"Count on absolute confidentiality about your health care, whether you contact us in person, by phone or in writing"
Your health care service and medical records at our office are kept strictly confidential. No information can be released without your written permission. You may designate both who receives any information and for what period of time. Maintaining absolute confidentiality can sometimes be a little inconvenient. Our office for example, cannot give you test results without the doctor's permission. And grown children cannot access their parent's medical records unless the patient first signs a release authorizing a specified son or daughter to obtain information. Likewise, parents of children 18 or older cannot be given information about their children unless the patient gives us written permission to do so - even if Mom or Dad are still carrying the patient on their insurance policy.
We hope this assurance helps you know you can count on our office for confidentiality and that you understand that we can't share another patient's medical information with another party unless we first have written permission.
Your health care service and medical records are strictly confidential. To ensure your confidentiality is always protected, our staff follows very specific guidelines for releasing medical records. There is a nominal fee for the copying of medical records and diagnostic x-rays as provided by the State of Indiana.
Use and Disclosure of PHI We may use PHI for our management, administration, data aggregation, and legal obligations to the extent such use of PHI is permitted or required and not prohibited by law.

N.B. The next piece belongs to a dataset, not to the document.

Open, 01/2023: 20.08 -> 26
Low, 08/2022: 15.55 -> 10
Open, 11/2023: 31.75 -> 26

In the event that PHI must be disclosed to a subcontractor or agent, we will ensure that the subcontractor or agent agrees to abide by the same restrictions and conditions that apply to us with respect to PHI, including the implementation of reasonable and appropriate safeguards.

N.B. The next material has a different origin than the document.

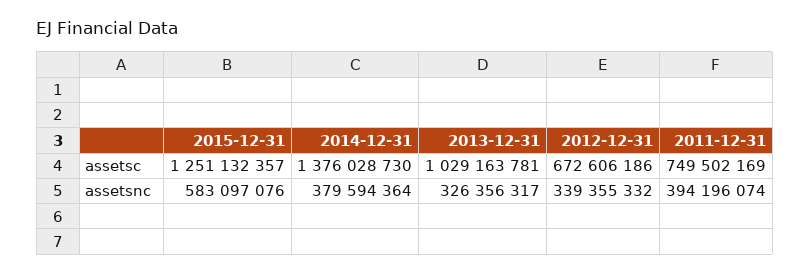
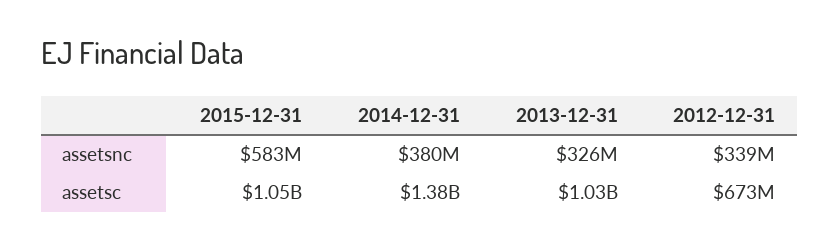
2015-12-31, assetsc: 1251132357 -> 1050000000
2011-12-31, assetsc: 749502169 -> none
2011-12-31, assetsnc: 394196074 -> none

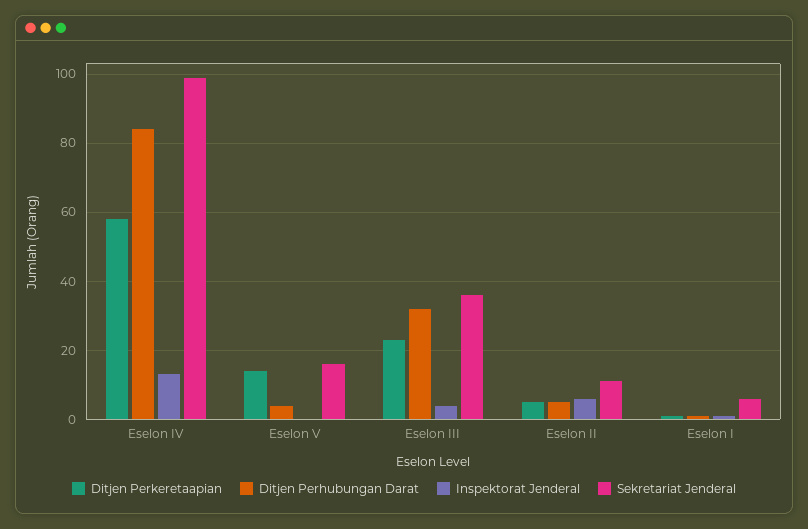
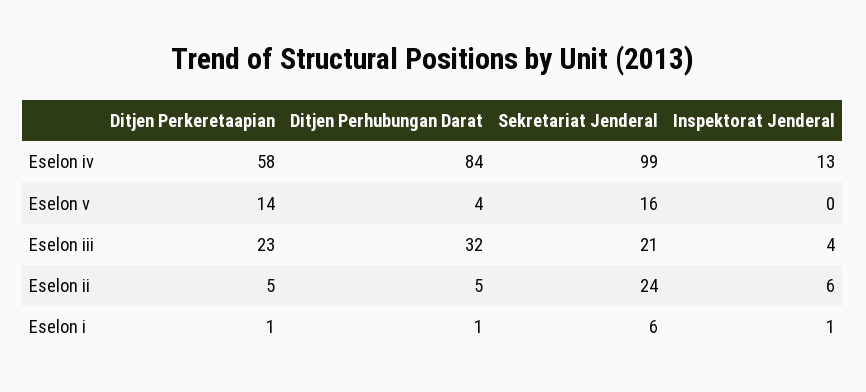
Sekretariat Jenderal, Eselon III: 35 -> 21
Sekretariat Jenderal, Eselon II: 10 -> 24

We may also use PHI to report violations of law to appropriate federal and state authorities.
Safeguards We use appropriate safeguards to prevent the use or disclosure of PHI. We have implemented administrative, physical, and technical safeguards that reasonably and appropriately protect the confidentiality, integrity, and availability of the electronic protected health information that we create, receive, maintain, or transmit on behalf of a Covered Entity. Such safeguards include: • Maintaining appropriate clearance procedures and providing supervision to assure that our workforce follows appropriate security procedures; • Providing appropriate training for our staff to assure that our staff complies with our security policies; • Making use of appropriate encryption when transmitting PHI over the Internet; • Utilizing appropriate storage, backup, disposal and reuse procedures to protect PHI; • Utilizing appropriate authentication and access controls to safeguard PHI; • Utilizing appropriate security incident procedures and providing training to our staff sufficient to detect and analyze security incidents; and • Maintaining a current contingency plan and emergency access plan in case of an emergency to assure that the PHI we hold on behalf of a Covered Entity is available when needed.

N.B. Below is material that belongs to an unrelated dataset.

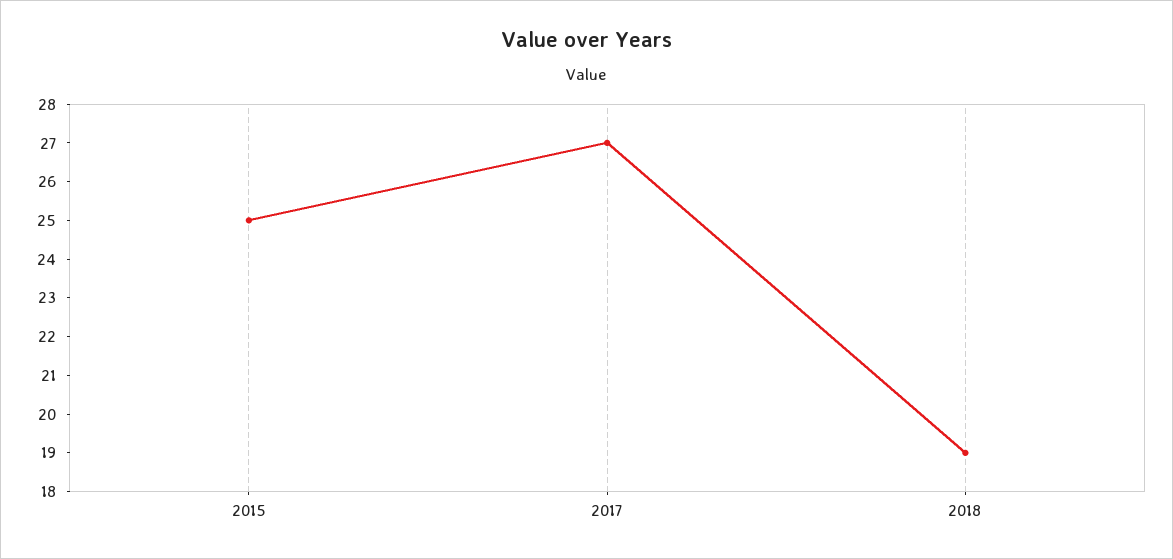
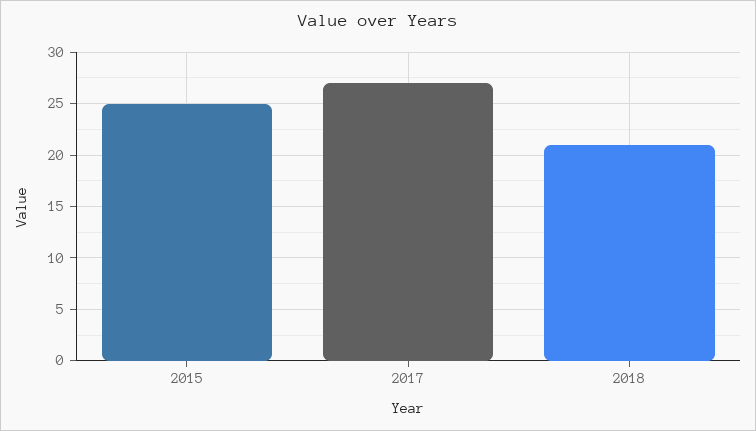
2018: 19 -> 21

Mitigation of Harm In the event of a use or disclosure of PHI that is in violation of the requirements of the BA agreement, we will mitigate, to the extent practicable, any harmful effect resulting from the violation. Such mitigation will include: • Reporting any use or disclosure of PHI not provided for by the BA Agreement and any security incident of which we become aware to the Covered Entity; and • Documenting such disclosures of PHI and information related to such disclosures as would be required for Covered Entity to respond to a request for an accounting of disclosure of PHI in accordance with HIPAA.